Apropos 2027: Am Bonner DM-Wochenende war zu erfahren, dass die Endrunden der nächsten nationalen Meisterschaften endgültig terminiert und vergeben sind. Und zwar an Frankfurt und die bekannte Süwag Energie Arena für das Hallen-Final-Four am 6./7. Februar und an Hannover für das Final-Four im Feld am 29./30. Mai auf der Anlage des DHC Hannover.

„Auf unsere offiziellen Ausschreibungen war der Rücklauf leider nur sehr verhalten“, sagte Hockeyliga-Geschäftsführer Manuel Wilhelm auf DHZ-Anfrage. Aus Hannover sei auch lediglich eine Interessensbekundung gekommen. Doch im Zug der bereits für die Hallen-DM 2026 anvisierten, aber aus hallentechnischen Gründen doch wieder verworfenen Austragung in der niedersächsischen Landeshauptstadt sei man mit Verbands- und Vereinsverantwortlichen dann in konstruktive Gespräche eingetreten. „Wir haben bestimmt ein dreiviertel Jahr gemeinsam daran gearbeitet, dass es nun zu einer Vereinbarung kommen konnte“, so Wilhelm. Das Ziel der Hockeyliga, mit einem Final-Four „mal mehr in den Norden“ zu kommen und damit „etwas Neues“ anzubieten, sieht der Geschäftsführer als erreicht an.

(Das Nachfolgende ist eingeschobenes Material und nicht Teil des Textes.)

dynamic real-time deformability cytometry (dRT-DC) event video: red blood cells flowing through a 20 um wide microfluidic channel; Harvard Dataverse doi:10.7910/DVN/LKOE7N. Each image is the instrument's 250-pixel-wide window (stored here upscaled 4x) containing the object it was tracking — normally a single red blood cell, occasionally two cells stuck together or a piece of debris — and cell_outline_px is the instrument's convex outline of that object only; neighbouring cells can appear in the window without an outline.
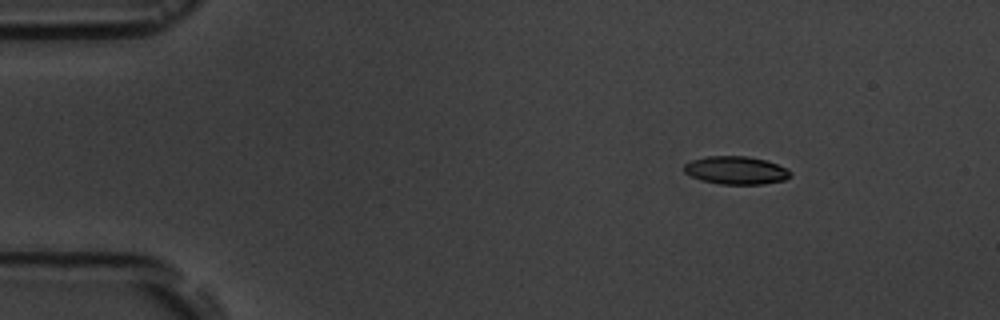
{"species": "common noctule bat (a hibernating species)", "species_latin": "Nyctalus noctula", "temperature_condition": "room temperature", "stored_images_in_passage": 9, "camera_frame_rate_fps": 3000, "um_per_image_px": 0.085, "animal": {"sex": "male", "body_mass_g": 19.5, "forearm_length_mm": 54.6}, "frame": {"image": 1, "passage_image": 2, "time_ms": 1.0, "image_size_px": [1000, 320], "cell_outline_px": [[792, 172], [784, 180], [764, 184], [720, 184], [704, 180], [692, 176], [684, 172], [684, 164], [692, 160], [708, 156], [748, 156], [764, 160], [776, 164]], "centroid_in_image_um": [62.54, 14.47], "position_along_channel_um": 22.5, "area_um2": 17.05}}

Geplant war nach vier Jahren Hallen-Final-Four in Frankfurt auch für das Indoor-Saisonfinale 2027 eigentlich ein anderer Standort. „Wir haben ungefähr 15 Hallen bundesweit geprüft. Aber vor allem wegen der Handball-WM 2027 in Deutschland war es extrem schwer, etwas Passendes zu finden“, sagt Manuel Wilhelm. Letztlich sei man froh gewesen, doch noch einmal auf die bewährte Arena in Frankfurt-Höchst zurückgreifen zu können, in der seit 2023 die Hallenmeister gekürt wurden. „Danach streben wir auch mit dem Hallen-Event eine Frischzellenkur an“, kündigt Wilhelm einen anderen Standort für 2028 an.